This is the fourth installment of our collaboration with the "Back to School With The HistoryMakers" event on Friday, Sept. 23, when some 500 renowned African Americans — from Massachusetts Gov. Deval Patrick to Common — will speak at schools around the country.
Warren Washington is one of the world's leading experts on climate change and global warming. He was developer of one the earliest computer models of the Earth's climate and has been a science adviser to four presidents, from Jimmy Carter to George W. Bush. A winner of numerous awards, he was named a fellow of the American Academy of Arts and Sciences in 2009 and was one of 10 distinguished researchers selected by President Obama for the National Medal of Science in 2010.
I remember my father once sitting me down to ask me an important question. "Now, son, tell me what you really do," he said. My work involves a lot of theory and math and physical laws that are hard for a layperson to understand, so it is perfectly natural that my father did not understand exactly what I do. But one thing is for sure: I'm doing what he wanted me to do.
Not in a specific sense. My father is a college graduate, but he worked as a waiter for a railroad — it was the only kind of work a black man could get in the 1920s — so he had no professional experience to guide me into a job as a scientist at the National Center for Atmospheric Research. But in a general sense, my parents always expected I would have a successful career.
Hard work and discipline were not only expected; it was demanded, growing up in the household of Edwin and Dorothy Washington. My father graduated from Talladega College in 1928. He was an intelligent, well-read man who could speak knowledgeably about current events. He moved us from Texas to Portland, Oregon, in search of a cooler climate and less discrimination. He took his upward mobility seriously.
My parents bought a house in a mostly white neighborhood, and I remember my mother telling me that my father would sit out on the front porch with a gun to kind of let people know that he wasn't going to be run out of the neighborhood.
My mother, who had a nursing degree and worked as a nurse for a few years, was a very articulate lady. She was a good mentor for all of us — my four brothers and me. She was rather strict. She also taught us all how to use the English language in the proper way. She was kind of a formal lady in many ways, very concerned about our schoolwork and wanting us to do well in school.
One of the most profound influences on me as a young man was a high school chemistry teacher who got me started in science. She wouldn't lecture; she would demonstrate. For example, she would put a tennis ball into liquid nitrogen, throw it on the floor, and it would shatter. Every day she would do some kind of experiment or change the colors of something. Or she would make things that smelled bad or smelled good. And so you got a sense of the excitement of discovery.
I went to Oregon State University. I graduated in 1958 with a bachelor's in physics. I came back and finished up my master's at Oregon State, and I then immediately went to Penn State University for a Ph.D. I got my Ph.D. officially in 1964.
I began working at NCAR in 1963, even before I got my doctorate. While my career at NCAR was progressing, I began developing this other sort of broader career in science policy and trying to change or improve things in science in general.
In the mid-'70s, I was very active in the American Association for the Advancement of Science, the biggest scientific organization in the country.

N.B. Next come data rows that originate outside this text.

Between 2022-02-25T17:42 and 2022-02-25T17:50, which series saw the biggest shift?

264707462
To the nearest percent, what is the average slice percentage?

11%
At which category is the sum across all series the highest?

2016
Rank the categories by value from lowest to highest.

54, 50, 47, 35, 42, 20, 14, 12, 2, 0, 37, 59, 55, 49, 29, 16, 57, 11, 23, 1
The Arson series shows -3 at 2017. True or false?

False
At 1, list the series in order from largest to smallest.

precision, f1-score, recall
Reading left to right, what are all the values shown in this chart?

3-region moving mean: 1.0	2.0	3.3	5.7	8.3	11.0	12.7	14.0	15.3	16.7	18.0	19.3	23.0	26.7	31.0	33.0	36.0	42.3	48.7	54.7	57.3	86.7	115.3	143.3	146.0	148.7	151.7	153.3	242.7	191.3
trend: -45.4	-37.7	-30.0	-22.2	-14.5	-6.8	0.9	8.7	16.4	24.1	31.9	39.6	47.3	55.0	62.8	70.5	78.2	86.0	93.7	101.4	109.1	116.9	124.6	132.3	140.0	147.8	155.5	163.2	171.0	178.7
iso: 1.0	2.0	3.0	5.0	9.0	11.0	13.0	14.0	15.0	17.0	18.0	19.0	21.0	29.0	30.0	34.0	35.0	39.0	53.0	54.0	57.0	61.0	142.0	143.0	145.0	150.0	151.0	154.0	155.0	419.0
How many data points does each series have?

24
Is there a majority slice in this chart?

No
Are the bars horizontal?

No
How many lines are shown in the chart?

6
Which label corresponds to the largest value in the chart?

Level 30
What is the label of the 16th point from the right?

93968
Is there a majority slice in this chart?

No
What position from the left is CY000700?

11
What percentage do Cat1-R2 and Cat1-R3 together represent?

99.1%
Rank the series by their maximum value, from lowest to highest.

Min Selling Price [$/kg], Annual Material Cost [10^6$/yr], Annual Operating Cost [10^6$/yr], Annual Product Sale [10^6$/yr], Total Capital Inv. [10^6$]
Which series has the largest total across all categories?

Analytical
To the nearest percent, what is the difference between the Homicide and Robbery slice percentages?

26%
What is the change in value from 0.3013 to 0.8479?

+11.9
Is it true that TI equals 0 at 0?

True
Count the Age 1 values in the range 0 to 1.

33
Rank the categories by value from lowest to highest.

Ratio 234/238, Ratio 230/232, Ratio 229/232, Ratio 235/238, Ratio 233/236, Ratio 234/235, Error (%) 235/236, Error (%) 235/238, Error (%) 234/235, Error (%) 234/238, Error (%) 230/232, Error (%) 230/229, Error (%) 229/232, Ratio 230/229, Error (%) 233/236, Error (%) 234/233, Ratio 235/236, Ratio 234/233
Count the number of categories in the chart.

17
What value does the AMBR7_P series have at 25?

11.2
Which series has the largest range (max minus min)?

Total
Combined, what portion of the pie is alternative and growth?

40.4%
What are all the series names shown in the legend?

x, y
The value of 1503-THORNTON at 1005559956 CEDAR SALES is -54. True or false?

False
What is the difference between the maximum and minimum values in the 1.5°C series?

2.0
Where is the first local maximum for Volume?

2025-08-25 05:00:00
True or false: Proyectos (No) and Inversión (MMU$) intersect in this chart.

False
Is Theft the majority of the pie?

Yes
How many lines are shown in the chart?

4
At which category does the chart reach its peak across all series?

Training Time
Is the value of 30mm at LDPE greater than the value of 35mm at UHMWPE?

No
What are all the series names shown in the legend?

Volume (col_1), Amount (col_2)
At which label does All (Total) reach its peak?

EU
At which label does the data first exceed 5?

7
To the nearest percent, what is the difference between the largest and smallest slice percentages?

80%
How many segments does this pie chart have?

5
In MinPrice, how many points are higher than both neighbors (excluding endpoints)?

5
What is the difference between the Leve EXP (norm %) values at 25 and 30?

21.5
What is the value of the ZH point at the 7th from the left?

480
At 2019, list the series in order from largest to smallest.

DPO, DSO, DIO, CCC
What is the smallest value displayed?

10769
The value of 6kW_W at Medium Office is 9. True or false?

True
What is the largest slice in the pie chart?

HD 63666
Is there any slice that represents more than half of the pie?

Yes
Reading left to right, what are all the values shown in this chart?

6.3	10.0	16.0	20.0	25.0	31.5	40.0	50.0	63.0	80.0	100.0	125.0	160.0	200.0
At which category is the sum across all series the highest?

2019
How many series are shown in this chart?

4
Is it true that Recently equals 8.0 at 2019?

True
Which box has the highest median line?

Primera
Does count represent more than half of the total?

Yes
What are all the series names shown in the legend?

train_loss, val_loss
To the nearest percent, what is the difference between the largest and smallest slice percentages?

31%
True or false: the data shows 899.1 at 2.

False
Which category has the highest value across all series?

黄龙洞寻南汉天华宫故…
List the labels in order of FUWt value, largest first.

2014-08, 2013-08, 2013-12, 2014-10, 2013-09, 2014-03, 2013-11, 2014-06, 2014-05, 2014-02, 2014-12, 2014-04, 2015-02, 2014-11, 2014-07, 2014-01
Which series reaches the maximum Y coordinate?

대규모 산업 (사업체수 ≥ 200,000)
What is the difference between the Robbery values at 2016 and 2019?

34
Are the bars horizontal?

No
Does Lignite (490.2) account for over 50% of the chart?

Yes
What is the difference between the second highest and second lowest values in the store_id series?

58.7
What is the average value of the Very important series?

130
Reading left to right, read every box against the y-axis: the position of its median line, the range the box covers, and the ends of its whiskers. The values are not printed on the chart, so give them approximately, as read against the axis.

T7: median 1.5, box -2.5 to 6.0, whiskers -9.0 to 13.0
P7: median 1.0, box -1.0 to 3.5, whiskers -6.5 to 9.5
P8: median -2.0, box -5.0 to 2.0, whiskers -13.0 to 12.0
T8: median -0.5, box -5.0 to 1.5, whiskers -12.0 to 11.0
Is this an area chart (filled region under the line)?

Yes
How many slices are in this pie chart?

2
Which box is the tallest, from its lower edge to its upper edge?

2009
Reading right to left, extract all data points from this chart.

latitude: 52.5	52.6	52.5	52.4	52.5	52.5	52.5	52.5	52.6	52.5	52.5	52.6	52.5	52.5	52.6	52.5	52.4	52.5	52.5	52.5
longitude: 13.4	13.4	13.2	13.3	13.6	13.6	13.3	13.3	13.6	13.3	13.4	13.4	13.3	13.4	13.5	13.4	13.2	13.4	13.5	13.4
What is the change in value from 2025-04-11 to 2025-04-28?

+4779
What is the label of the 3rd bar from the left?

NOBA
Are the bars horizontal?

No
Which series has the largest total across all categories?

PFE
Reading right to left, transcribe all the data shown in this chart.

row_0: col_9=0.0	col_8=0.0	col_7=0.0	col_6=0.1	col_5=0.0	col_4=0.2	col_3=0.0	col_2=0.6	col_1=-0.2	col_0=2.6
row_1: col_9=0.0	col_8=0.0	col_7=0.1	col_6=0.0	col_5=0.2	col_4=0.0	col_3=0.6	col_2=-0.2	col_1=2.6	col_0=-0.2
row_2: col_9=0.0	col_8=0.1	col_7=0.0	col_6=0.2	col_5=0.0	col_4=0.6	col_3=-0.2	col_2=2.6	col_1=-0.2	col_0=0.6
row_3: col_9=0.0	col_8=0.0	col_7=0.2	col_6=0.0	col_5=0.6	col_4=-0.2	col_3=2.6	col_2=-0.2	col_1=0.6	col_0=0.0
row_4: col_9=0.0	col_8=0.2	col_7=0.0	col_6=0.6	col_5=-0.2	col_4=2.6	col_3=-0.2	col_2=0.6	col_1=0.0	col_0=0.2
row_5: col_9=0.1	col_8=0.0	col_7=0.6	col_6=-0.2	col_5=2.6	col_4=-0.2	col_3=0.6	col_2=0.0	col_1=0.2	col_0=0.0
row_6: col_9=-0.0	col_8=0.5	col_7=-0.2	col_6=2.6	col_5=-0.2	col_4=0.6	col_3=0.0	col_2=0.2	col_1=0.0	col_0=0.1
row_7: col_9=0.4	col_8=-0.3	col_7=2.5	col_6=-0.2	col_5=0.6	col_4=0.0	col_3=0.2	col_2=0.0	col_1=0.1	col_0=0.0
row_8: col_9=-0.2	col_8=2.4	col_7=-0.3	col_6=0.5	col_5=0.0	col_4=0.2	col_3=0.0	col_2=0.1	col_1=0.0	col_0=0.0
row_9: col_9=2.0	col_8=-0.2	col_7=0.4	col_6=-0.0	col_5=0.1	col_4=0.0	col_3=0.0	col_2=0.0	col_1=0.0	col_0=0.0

The young scientists were very upset with the way the country was going and the organization was going. In those days, I had a big Afro and wore beads and a dashiki.
Walter Ore Roberts, the president of this organization, asked each board member to bring a young scientist to the next board meeting to critique the organization on whether it was up to the times and not living in the past. So he invited me, and other board members invited young scientists to discuss our concerns.
We told them that the organization was out of step with the times and the meetings were kind of dull, and that they weren't working on problems to increase diversity and they weren't doing much in education. And they said, "We'll give you a budget to flush out your recommendations." They gave us $28,000 for meeting money and included me as the chair of the Youth Council. That led to President Jimmy Carter appointing me to the National Advisory Committee for Oceans and Atmospheres in 1977.
Just before Carter left office, the night before, he reappointed me, so then I served under President Reagan. When George Herbert Walker Bush was president, I was invited to speak to the Cabinet, and I also was asked to provide advice to John Sununu, the chief of staff. Under President George W. Bush, I was chairman of the National Science Board.
My main concern is global warming. The temperature of the Earth is getting warmer, which has profound impacts on the Earth — for instance, it makes it harder to grow crops, which means countries will find it harder to feed their people, and there will be increasing political instability.
I have received all kinds of awards, and I was quite honored to receive them. But I'll tell you what is just as rewarding: helping to bring about a new generation of scientists. I remember one time I had to give a talk at Penn State University.
Typically what I try to do if I go visit a university, I ask them to have the minority kids who are in science to come and meet with me to have dinner. And I remember one time a girl came up, and she had just finished up her Ph.D. at Penn State. And she said, "You're the reason that I went into science." Of course, a tear came down my cheek because that's the sort of thing you really like to hear.
I've gotten emails and so forth and letters from students over the years expressing similar sentiments, and I've tried to archive those because I just think that's part of my job. Just as I was mentored by some great mentors, I want to mentor a next generation as much as I can.